• [Task instructions]
1 - List each distinct full date (day, month, and year) that appears in the José Luis Ayllón biography.
2 - Transcribe the José Luis Ayllón biography word for word, starting at "Previously, between 2011" and ending at "People's Party (PP).".
3 - Write the next part of the José Luis Ayllón biography, picking up after its final sentence.

BEGIN Exercise text

Secretary of State for Relations with the Spanish Parliament
- In office December 26, 2011 – January 26, 2018
- President: Mariano Rajoy
- Preceded by: José Luis de Francisco
- Succeeded by: Rubén Moreno Palanques

Member of the Spanish Parliament
- In office October 23, 2001 – May 21, 2019

Personal details
- Born: July 5, 1970 (age 55) Barcelona, Spain
- Party: PP
- Occupation: Lawyer and politician

= José Luis Ayllón =

Spanish lawyer and politician

José Luis Ayllón Manso (July 5, 1970, Barcelona, Spain) is a Spanish lawyer and politician. Between January and June 2018 he was director of the Cabinet of the Presidency of the Government, Mariano Rajoy.

Previously, between 2011 and 2018 he was Secretary of State for Relations with the Cortes in the Ministry of the Presidency, and between October 2001 and May 2019 he was a deputy for Barcelona for the People's Party (PP).

END Exercise text
BEGIN Exercise data

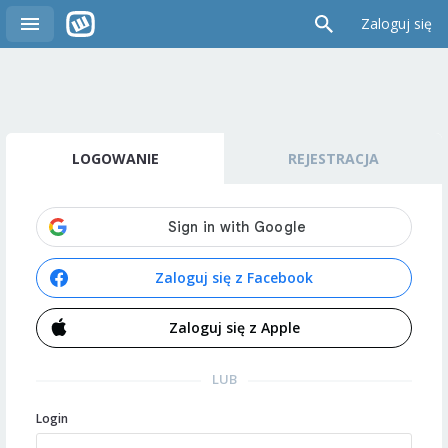
Zaloguj się
LOGOWANIE
REJESTRACJA
Zaloguj się z Facebook
Zaloguj się z Apple
LUB
Login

END Exercise data

• [Set of answers]
1 -
December 26, 2011
January 26, 2018
October 23, 2001
May 21, 2019
July 5, 1970

2 -
Previously, between 2011 and 2018 he was Secretary of State for Relations with the Cortes in the Ministry of the Presidency, and between October 2001 and May 2019 he was a deputy for Barcelona for the People's Party (PP).

3 -
== Biography ==
He graduated in law from the University of Barcelona. While studying, he worked at La Caixa from 1988 to 1992. After finishing his law degree, he worked as a lawyer between 1993 and 1996 at the law firms Garrigues and Abogados y Asesores Tributarios.

Initiated into politics from a young age, he is a member of the People's Party, of whose New Generations in Catalonia he became president between 1997 and 2000.

In 2001 he moved to Madrid to serve as an advisor to Prime Minister José María Aznar.

After the 2004 general elections, and until 2008, he served as National Secretary of Communication of the PP.

He was a member of parliament during the VII and VIII Legislatures, and in the IX Legislature, he served as the Secretary General of the Popular Parliamentary Group. Reelected as a member of parliament for Barcelona in the X Legislature, on December 23, 2011, he was appointed Secretary of State for Relations with the Courts in the Ministry of the Presidency.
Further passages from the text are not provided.